ASSIGNMENT - Please restate the entries verbatim. The copy should hold no pictures.

RECORDS SHOWN -
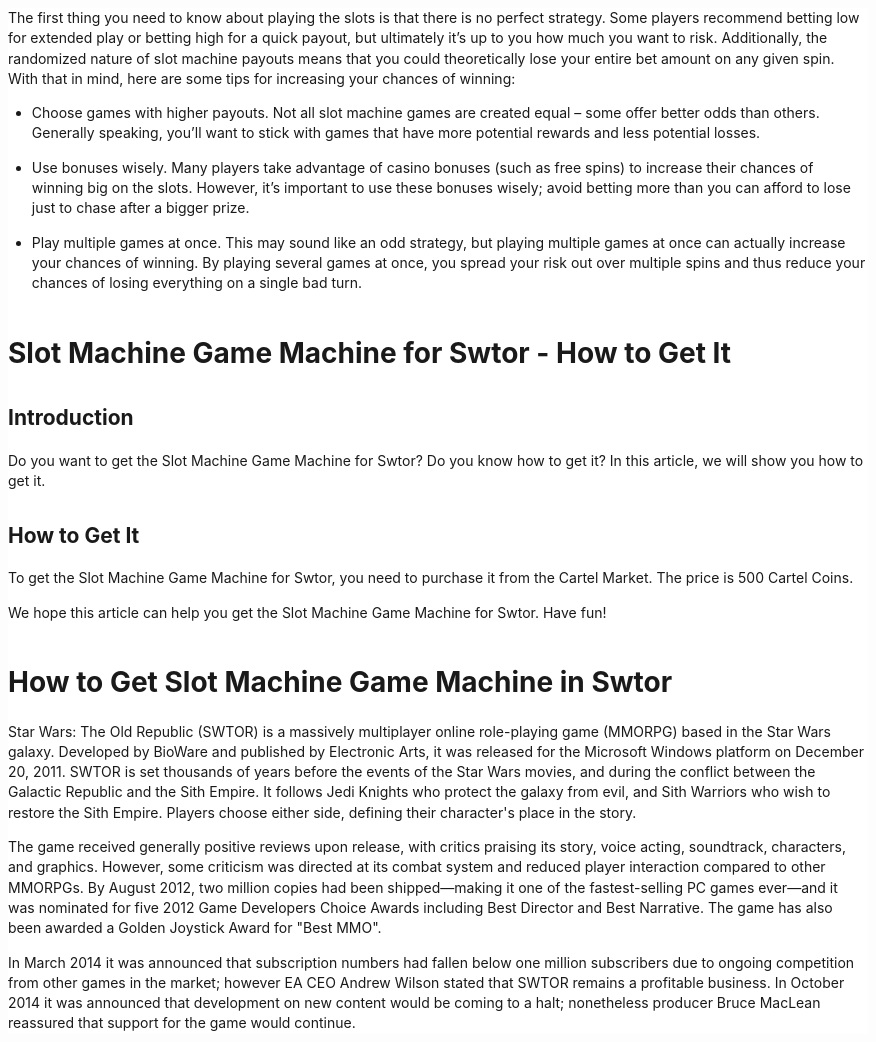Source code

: The first thing you need to know about playing the slots is that there is no perfect strategy. Some players recommend betting low for extended play or betting high for a quick payout, but ultimately it’s up to you how much you want to risk. Additionally, the randomized nature of slot machine payouts means that you could theoretically lose your entire bet amount on any given spin. With that in mind, here are some tips for increasing your chances of winning:

- Choose games with higher payouts. Not all slot machine games are created equal – some offer better odds than others. Generally speaking, you’ll want to stick with games that have more potential rewards and less potential losses.

- Use bonuses wisely. Many players take advantage of casino bonuses (such as free spins) to increase their chances of winning big on the slots. However, it’s important to use these bonuses wisely; avoid betting more than you can afford to lose just to chase after a bigger prize.

- Play multiple games at once. This may sound like an odd strategy, but playing multiple games at once can actually increase your chances of winning. By playing several games at once, you spread your risk out over multiple spins and thus reduce your chances of losing everything on a single bad turn.

#  Slot Machine Game Machine for Swtor - How to Get It

## Introduction

Do you want to get the Slot Machine Game Machine for Swtor? Do you know how to get it? In this article, we will show you how to get it.

## How to Get It

To get the Slot Machine Game Machine for Swtor, you need to purchase it from the Cartel Market. The price is 500 Cartel Coins.

We hope this article can help you get the Slot Machine Game Machine for Swtor. Have fun!

#  How to Get Slot Machine Game Machine in Swtor

Star Wars: The Old Republic (SWTOR) is a massively multiplayer online role-playing game (MMORPG) based in the Star Wars galaxy. Developed by BioWare and published by Electronic Arts, it was released for the Microsoft Windows platform on December 20, 2011. SWTOR is set thousands of years before the events of the Star Wars movies, and during the conflict between the Galactic Republic and the Sith Empire. It follows Jedi Knights who protect the galaxy from evil, and Sith Warriors who wish to restore the Sith Empire. Players choose either side, defining their character's place in the story.

The game received generally positive reviews upon release, with critics praising its story, voice acting, soundtrack, characters, and graphics. However, some criticism was directed at its combat system and reduced player interaction compared to other MMORPGs. By August 2012, two million copies had been shipped—making it one of the fastest-selling PC games ever—and it was nominated for five 2012 Game Developers Choice Awards including Best Director and Best Narrative. The game has also been awarded a Golden Joystick Award for "Best MMO".

In March 2014 it was announced that subscription numbers had fallen below one million subscribers due to ongoing competition from other games in the market; however EA CEO Andrew Wilson stated that SWTOR remains a profitable business. In October 2014 it was announced that development on new content would be coming to a halt; nonetheless producer Bruce MacLean reassured that support for the game would continue.
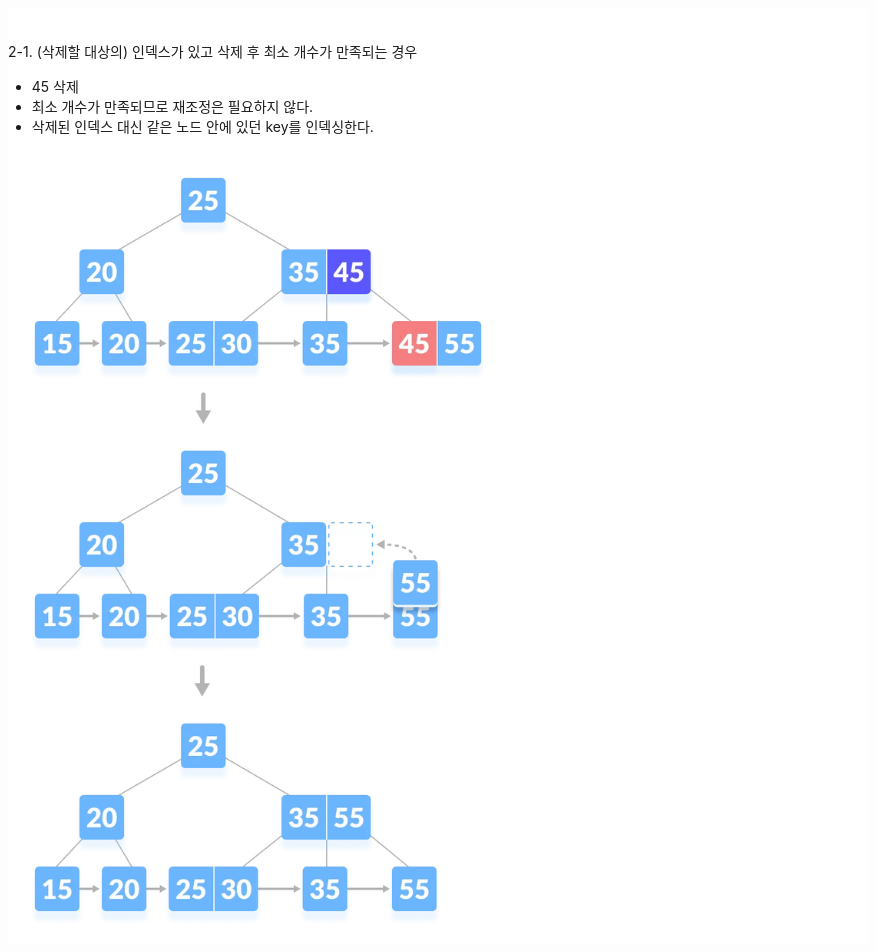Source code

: <br>

2-1. (삭제할 대상의) 인덱스가 있고 삭제 후 최소 개수가 만족되는 경우
- 45 삭제
- 최소 개수가 만족되므로 재조정은 필요하지 않다.
- 삭제된 인덱스 대신 같은 노드 안에 있던 key를 인덱싱한다.

<img src="/assets/img/24/04/26/delete3.png" alt="delete3" width=500>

TASK RESULT -
Source code

: The first thing you need to know about playing the slots is that there is no perfect strategy. Some players recommend betting low for extended play or betting high for a quick payout, but ultimately it’s up to you how much you want to risk. Additionally, the randomized nature of slot machine payouts means that you could theoretically lose your entire bet amount on any given spin. With that in mind, here are some tips for increasing your chances of winning:

- Choose games with higher payouts. Not all slot machine games are created equal – some offer better odds than others. Generally speaking, you’ll want to stick with games that have more potential rewards and less potential losses.

- Use bonuses wisely. Many players take advantage of casino bonuses (such as free spins) to increase their chances of winning big on the slots. However, it’s important to use these bonuses wisely; avoid betting more than you can afford to lose just to chase after a bigger prize.

- Play multiple games at once. This may sound like an odd strategy, but playing multiple games at once can actually increase your chances of winning. By playing several games at once, you spread your risk out over multiple spins and thus reduce your chances of losing everything on a single bad turn.

#  Slot Machine Game Machine for Swtor - How to Get It

## Introduction

Do you want to get the Slot Machine Game Machine for Swtor? Do you know how to get it? In this article, we will show you how to get it.

## How to Get It

To get the Slot Machine Game Machine for Swtor, you need to purchase it from the Cartel Market. The price is 500 Cartel Coins.

We hope this article can help you get the Slot Machine Game Machine for Swtor. Have fun!

#  How to Get Slot Machine Game Machine in Swtor

Star Wars: The Old Republic (SWTOR) is a massively multiplayer online role-playing game (MMORPG) based in the Star Wars galaxy. Developed by BioWare and published by Electronic Arts, it was released for the Microsoft Windows platform on December 20, 2011. SWTOR is set thousands of years before the events of the Star Wars movies, and during the conflict between the Galactic Republic and the Sith Empire. It follows Jedi Knights who protect the galaxy from evil, and Sith Warriors who wish to restore the Sith Empire. Players choose either side, defining their character's place in the story.

The game received generally positive reviews upon release, with critics praising its story, voice acting, soundtrack, characters, and graphics. However, some criticism was directed at its combat system and reduced player interaction compared to other MMORPGs. By August 2012, two million copies had been shipped—making it one of the fastest-selling PC games ever—and it was nominated for five 2012 Game Developers Choice Awards including Best Director and Best Narrative. The game has also been awarded a Golden Joystick Award for "Best MMO".

In March 2014 it was announced that subscription numbers had fallen below one million subscribers due to ongoing competition from other games in the market; however EA CEO Andrew Wilson stated that SWTOR remains a profitable business. In October 2014 it was announced that development on new content would be coming to a halt; nonetheless producer Bruce MacLean reassured that support for the game would continue.
Source code

: <br>

2-1. (삭제할 대상의) 인덱스가 있고 삭제 후 최소 개수가 만족되는 경우
- 45 삭제
- 최소 개수가 만족되므로 재조정은 필요하지 않다.
- 삭제된 인덱스 대신 같은 노드 안에 있던 key를 인덱싱한다.

<img src="/assets/img/24/04/26/delete3.png" alt="delete3" width=500>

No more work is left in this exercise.